Une approche anthropologique: les communautés de la décentralisation sont-elles le reflet exact des représentants que les Camerounais ont de ce qui fait leur territoire de référence et sont-elles des espaces dans lesquels se reconnaissent les citoyens en dehors de toute logique partisane qui, souvent, fonde la critique sur l’incapacité de ceux qui sont au pouvoir à gérer les différenciations tant historiques, politiques que culturelles qui s’opèrent au sein de la société camerounaise?

Cohésion national..

Une telle question ne peut trouver de réponse théorique que si on restitue les fondamentaux, les enjeux des réformes décentralisatrices, mais aussi des contraintes culturelles dans lesquelles celles-ci s’opèrent. Aussi, pourrait on d’abord répondre à la question: quel est l’enjeu des réformes décentralisatrices de manière générale? Elles seraient, selon Charles Nach Mback, ”la recherche d’une coïncidence entre les notions de communes et de communautés, parce qu’elles comportent un volet consacré à la reconfiguration territoriale et politique des collectivités locales. Elles entendent redéfinir les contours de ces collectivités, leurs rôle dans l’exercice de la souveraineté ainsi que le régime de relations entre les nouvelles collectivités et leurs habitants. Elles viseraient donc à construire une nouvelle identité locale tout en maintenant la cohésion nationale ».

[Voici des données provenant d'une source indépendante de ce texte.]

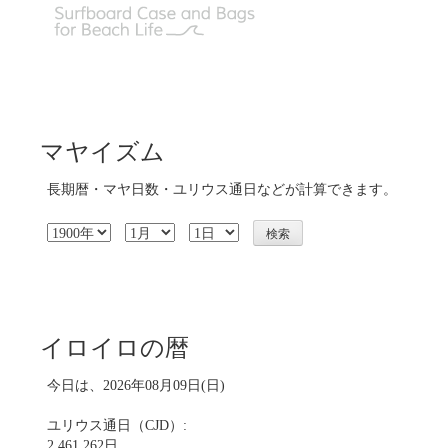
マヤイズム
長期暦・マヤ日数・ユリウス通日などが計算できます。
イロイロの暦
今日は、2026年08月09日(日)
ユリウス通日（CJD）:
2,461,262日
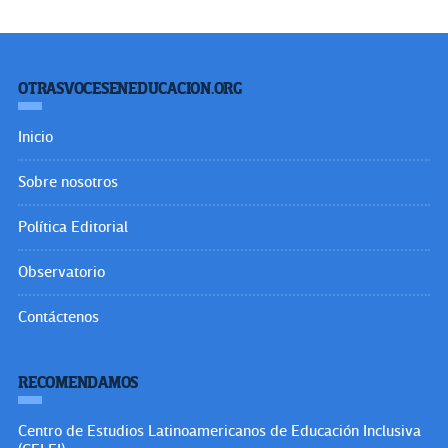
OTRASVOCESENEDUCACION.ORG
Inicio
Sobre nosotros
Política Editorial
Observatorio
Contáctenos
RECOMENDAMOS
Centro de Estudios Latinoamericanos de Educación Inclusiva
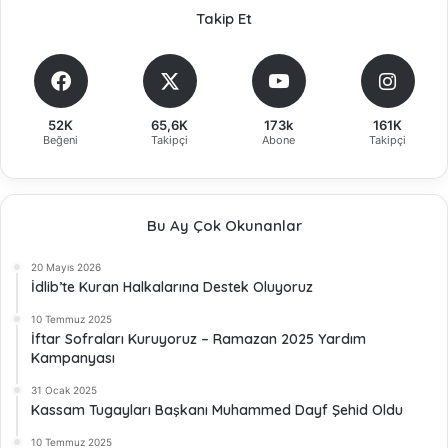
Takip Et
52K
65,6K
173k
161K
Beğeni
Takipçi
Abone
Takipçi
Bu Ay Çok Okunanlar
20 Mayıs 2026
İdlib’te Kuran Halkalarına Destek Oluyoruz
10 Temmuz 2025
İftar Sofraları Kuruyoruz – Ramazan 2025 Yardım
Kampanyası
31 Ocak 2025
Kassam Tugayları Başkanı Muhammed Dayf Şehid Oldu
10 Temmuz 2025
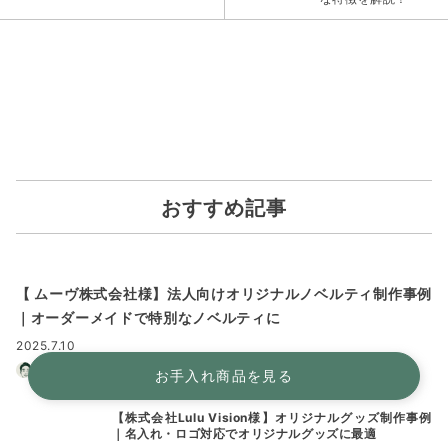
おすすめ記事
【 ムーヴ株式会社様】法人向けオリジナルノベルティ制作事例
｜オーダーメイドで特別なノベルティに
2025.7.10
記念品・ノベルティ担当 なべけん
お手入れ商品を見る
【株式会社Lulu Vision様】オリジナルグッズ制作事例
｜名入れ・ロゴ対応でオリジナルグッズに最適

On le voit, les enjeux aussi bien politiques, anthropologiques que culturels des réformes décentralisatrices sont énormes. Mais, au fond, il y a une question essentielle l’auteur de la réforme a-t-il envie de partager le pouvoir? Les conditions sociohistoriques, permettent-elles une véritable décentralisation impliquant la démocratie locale, alors que la question du droit à la participation au pouvoir reste une des exigences constantes des forces politiques régionalisées. Toutes la spécificité du débat camerounais est là.

Politiques régionalisées

Une société où les élites fortement ethnicisées dans un partage du pouvoir au sens d’une répartition ethnique et régionaliste de celui-ci, tandis que la demande démocratique reste républicaine, en renvoyant l’ethnie aux calendes bantoues pour réclamer une identité voire un autre marqueur de l’identité.
Pire, la question d’un pouvoir central longtemps combattu, pour avoir exercé un monopole exclusif reste à l’ordre du jour des critiques de la loi sur la décentralisation qui aurait du mal à définir la notion de collectivité territoriale, et qui ne fixe guère les mécanismes concrets tant sur le transfert des compétences que sur le transfert des pouvoirs.

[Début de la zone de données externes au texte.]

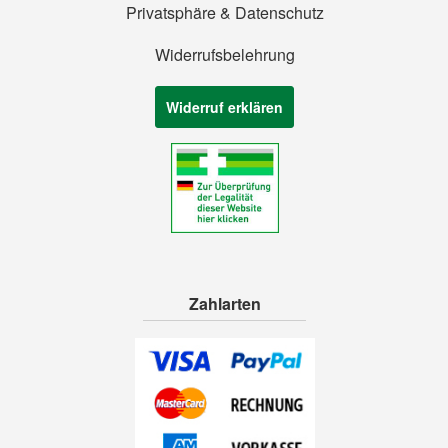
Privatsphäre & Datenschutz
Widerrufsbelehrung
Widerruf erklären
Zahlarten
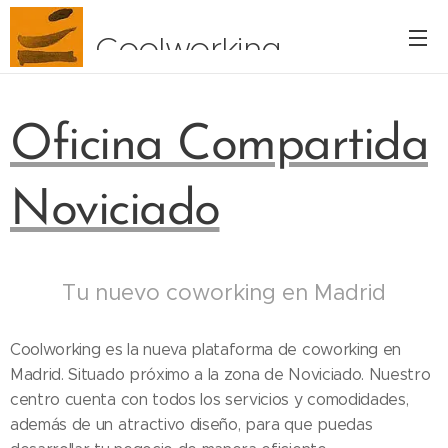
Coolworking
Oficina Compartida
Noviciado
Tu nuevo coworking en Madrid
Coolworking es la nueva plataforma de coworking en
Madrid. Situado próximo a la zona de Noviciado. Nuestro
centro cuenta con todos los servicios y comodidades,
además de un atractivo diseño, para que puedas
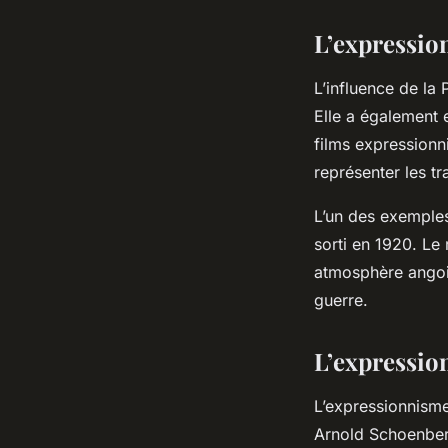
L’expressio
L’influence de la
Elle a également 
films expressionni
représenter les t
L’un des exemples
sorti en 1920. Le
atmosphère angois
guerre.
L’expressio
L’expressionnism
Arnold Schoenber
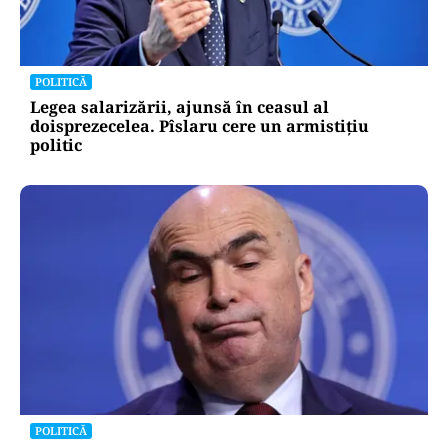
POLITICĂ
Legea salarizării, ajunsă în ceasul al
doisprezecelea. Pîslaru cere un armistițiu
politic
POLITICĂ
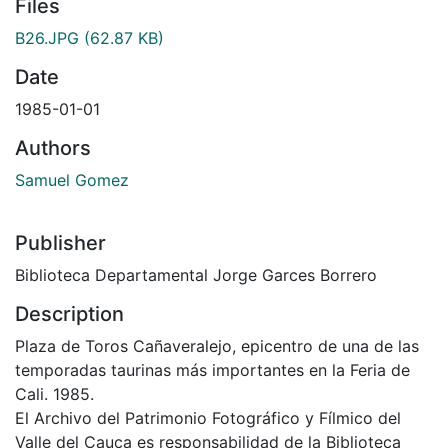
Files
B26.JPG
(62.87 KB)
Date
1985-01-01
Authors
Samuel Gomez
Publisher
Biblioteca Departamental Jorge Garces Borrero
Description
Plaza de Toros Cañaveralejo, epicentro de una de las
temporadas taurinas más importantes en la Feria de
Cali. 1985.
El Archivo del Patrimonio Fotográfico y Fílmico del
Valle del Cauca es responsabilidad de la Biblioteca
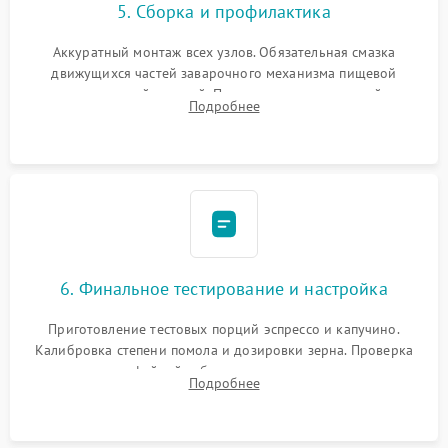
5. Сборка и профилактика
Аккуратный монтаж всех узлов. Обязательная смазка
движущихся частей заварочного механизма пищевой
силиконовой смазкой. Проведение программной
Подробнее
декальцинации и очистки системы от кофейных масел.
Надежная фиксация всех соединений.
6. Финальное тестирование и настройка
Приготовление тестовых порций эспрессо и капучино.
Калибровка степени помола и дозировки зерна. Проверка
плотности кофейной таблетки, температуры напитка и
Подробнее
качества молочной пены. Контроль отсутствия посторонних
шумов и протечек.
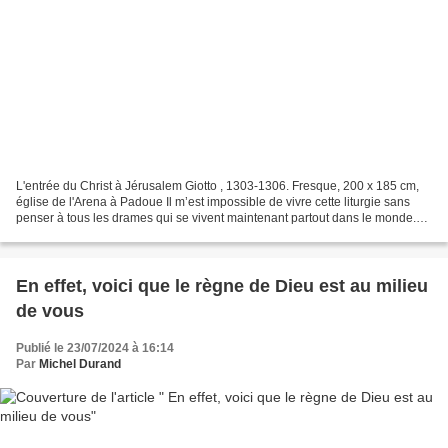
L'entrée du Christ à Jérusalem Giotto , 1303-1306. Fresque, 200 x 185 cm,
église de l'Arena à Padoue Il m’est impossible de vivre cette liturgie sans
penser à tous les drames qui se vivent maintenant partout dans le monde.
Deutéronome 6, 2 – 6 : Ces commandements...
En effet, voici que le règne de Dieu est au milieu
de vous
Publié le 23/07/2024 à 16:14
Par
Michel Durand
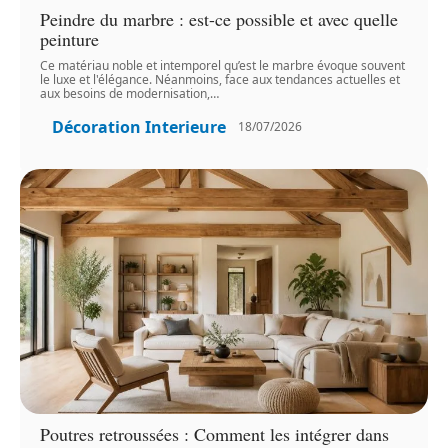
Peindre du marbre : est-ce possible et avec quelle
peinture
Ce matériau noble et intemporel qu’est le marbre évoque souvent
le luxe et l'élégance. Néanmoins, face aux tendances actuelles et
aux besoins de modernisation,
…
Décoration Interieure
18/07/2026
Poutres retroussées : Comment les intégrer dans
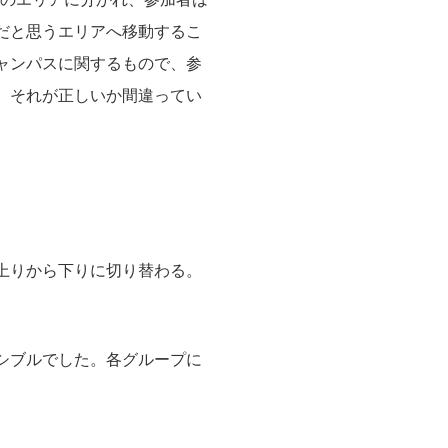
だと思うエリアへ移動するこ
ャンパスに関するもので、参
、それが正しいか間違ってい
に上りから下りに切り替わる。
シブルでした。各グループに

En somme, au moment où l’Assemblée nationale discutait de ces textes qui auront à terme une importance décisive dans la vie des ressortissants de ce territoire que l’on appelle Cameroun, cette autre exception culturelle, les questions de fond semblaient paralysées dans le débat partisan. Alors que se posent d’autres problèmes, la référence à la commune est-elle une Idée intériorisée par les masses?

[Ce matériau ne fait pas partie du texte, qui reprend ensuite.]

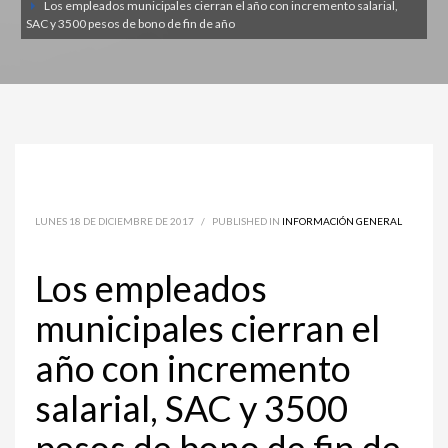
Los empleados municipales cierran el año con incremento salarial,
SAC y 3500 pesos de bono de fin de año
LUNES 18 DE DICIEMBRE DE 2017
/
PUBLISHED IN
INFORMACIÓN GENERAL
Los empleados
municipales cierran el
año con incremento
salarial, SAC y 3500
pesos de bono de fin de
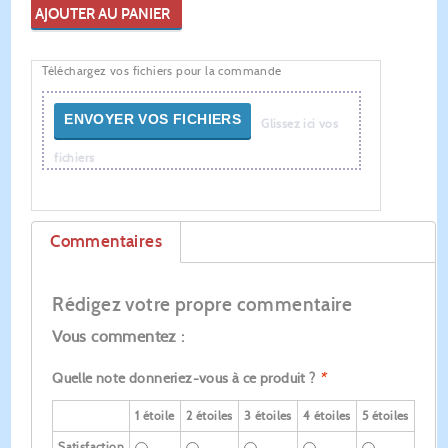
AJOUTER AU PANIER
Téléchargez vos fichiers pour la commande
ENVOYER VOS FICHIERS
Glissez ici vos
fichiers
Commentaires
Rédigez votre propre commentaire
Vous commentez :
Quelle note donneriez-vous à ce produit ?
*
1 étoile
2 étoiles
3 étoiles
4 étoiles
5 étoiles
Satisfaction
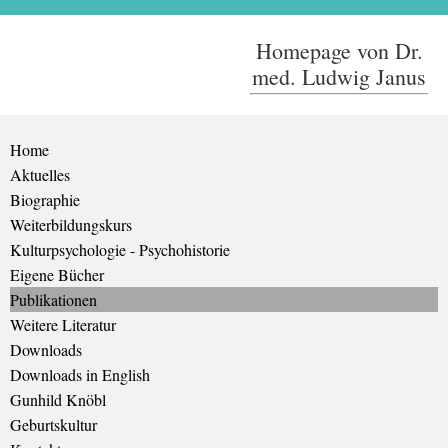
Homepage von Dr.
med. Ludwig Janus
Home
Aktuelles
Biographie
Weiterbildungskurs
Kulturpsychologie - Psychohistorie
Eigene Bücher
Publikationen
Weitere Literatur
Downloads
Downloads in English
Gunhild Knöbl
Geburtskultur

La démocratie locale ne doit-elle pas être instruite par une autre culture ? Celle de la participation, de l’interpellation, du dialogue et de la concertation, pour construire une autre façon de vivre sa citoyenneté. Mais l’élite politique et les entrepreneurs ont-ils ai un seul instant à l’esprit le désir dé démocratiser et de partager le pouvoir? Il est clair que la décentralisation, au-delà des questions théoriques, induit quelques questions de pratiques sociales et de l’état même du mouvement social.